Text extracted page by page

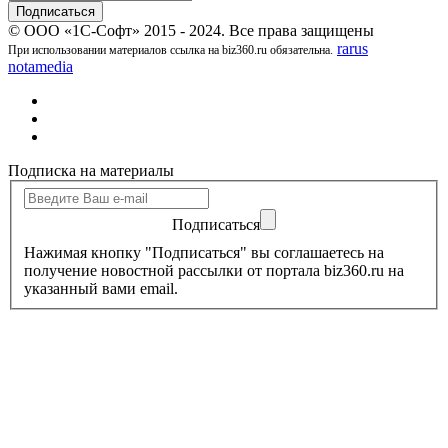
© ООО «1С-Софт» 2015 - 2024. Все права защищены
rarus
При использовании материалов ссылка на biz360.ru обязательна.
notamedia
Подписка на материалы
Подписаться
Нажимая кнопку "Подписаться" вы соглашаетесь на
получение новостной рассылки от портала biz360.ru на
указанный вами email.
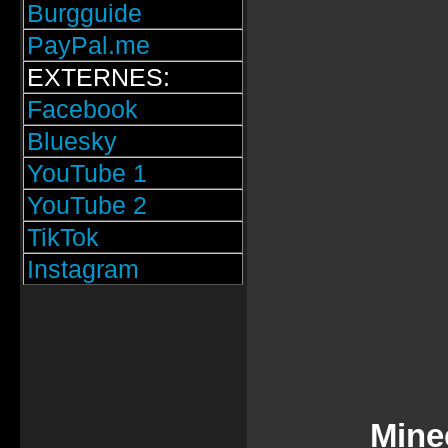
Burgguide
PayPal.me
EXTERNES:
Facebook
Bluesky
YouTube 1
YouTube 2
TikTok
Instagram
Mine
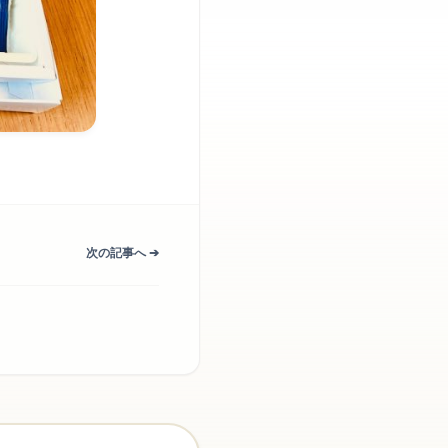
次の記事へ ➔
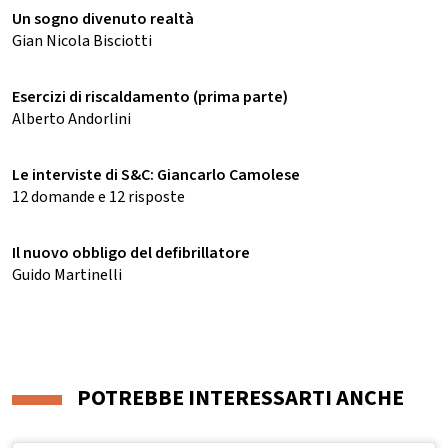
Un sogno divenuto realtà
Gian Nicola Bisciotti
Esercizi di riscaldamento (prima parte)
Alberto Andorlini
Le interviste di S&C: Giancarlo Camolese
12 domande e 12 risposte
Il nuovo obbligo del defibrillatore
Guido Martinelli
POTREBBE INTERESSARTI ANCHE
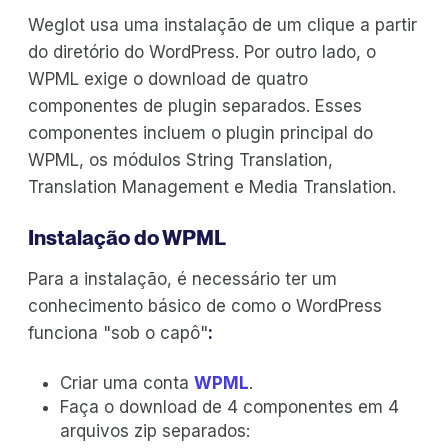
Weglot usa uma instalação de um clique a partir
do diretório do WordPress. Por outro lado, o
WPML exige o download de quatro
componentes de plugin separados. Esses
componentes incluem o plugin principal do
WPML, os módulos String Translation,
Translation Management e Media Translation.
Instalação do WPML
Para a instalação, é necessário ter um
conhecimento básico de como o WordPress
funciona "sob o capô"
:
Criar uma conta
WPML
.
Faça o download de 4 componentes em 4
arquivos zip separados:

**YOUR ASSIGNMENT**.
Please rewrite the material with every "WPML" changed to "Polylang" and all other text unchanged. Leave out the pictures.

**SOLUTION TO THE PROBLEM**.
© ООО «1С-Софт» 2015 - 2024. Все права защищены
rarus
При использовании материалов ссылка на biz360.ru обязательна.
notamedia
Подписка на материалы
Подписаться
Нажимая кнопку "Подписаться" вы соглашаетесь на
получение новостной рассылки от портала biz360.ru на
указанный вами email.
Burgguide
PayPal.me
EXTERNES:
Facebook
Bluesky
YouTube 1
YouTube 2
TikTok
Instagram
Mine
次の記事へ ➔
Un sogno divenuto realtà
Gian Nicola Bisciotti
Esercizi di riscaldamento (prima parte)
Alberto Andorlini
Le interviste di S&C: Giancarlo Camolese
12 domande e 12 risposte
Il nuovo obbligo del defibrillatore
Guido Martinelli
POTREBBE INTERESSARTI ANCHE
Weglot usa uma instalação de um clique a partir
do diretório do WordPress. Por outro lado, o
Polylang exige o download de quatro
componentes de plugin separados. Esses
componentes incluem o plugin principal do
Polylang, os módulos String Translation,
Translation Management e Media Translation.
Instalação do Polylang
Para a instalação, é necessário ter um
conhecimento básico de como o WordPress
funciona "sob o capô"
:
Criar uma conta
Polylang
.
Faça o download de 4 componentes em 4
arquivos zip separados:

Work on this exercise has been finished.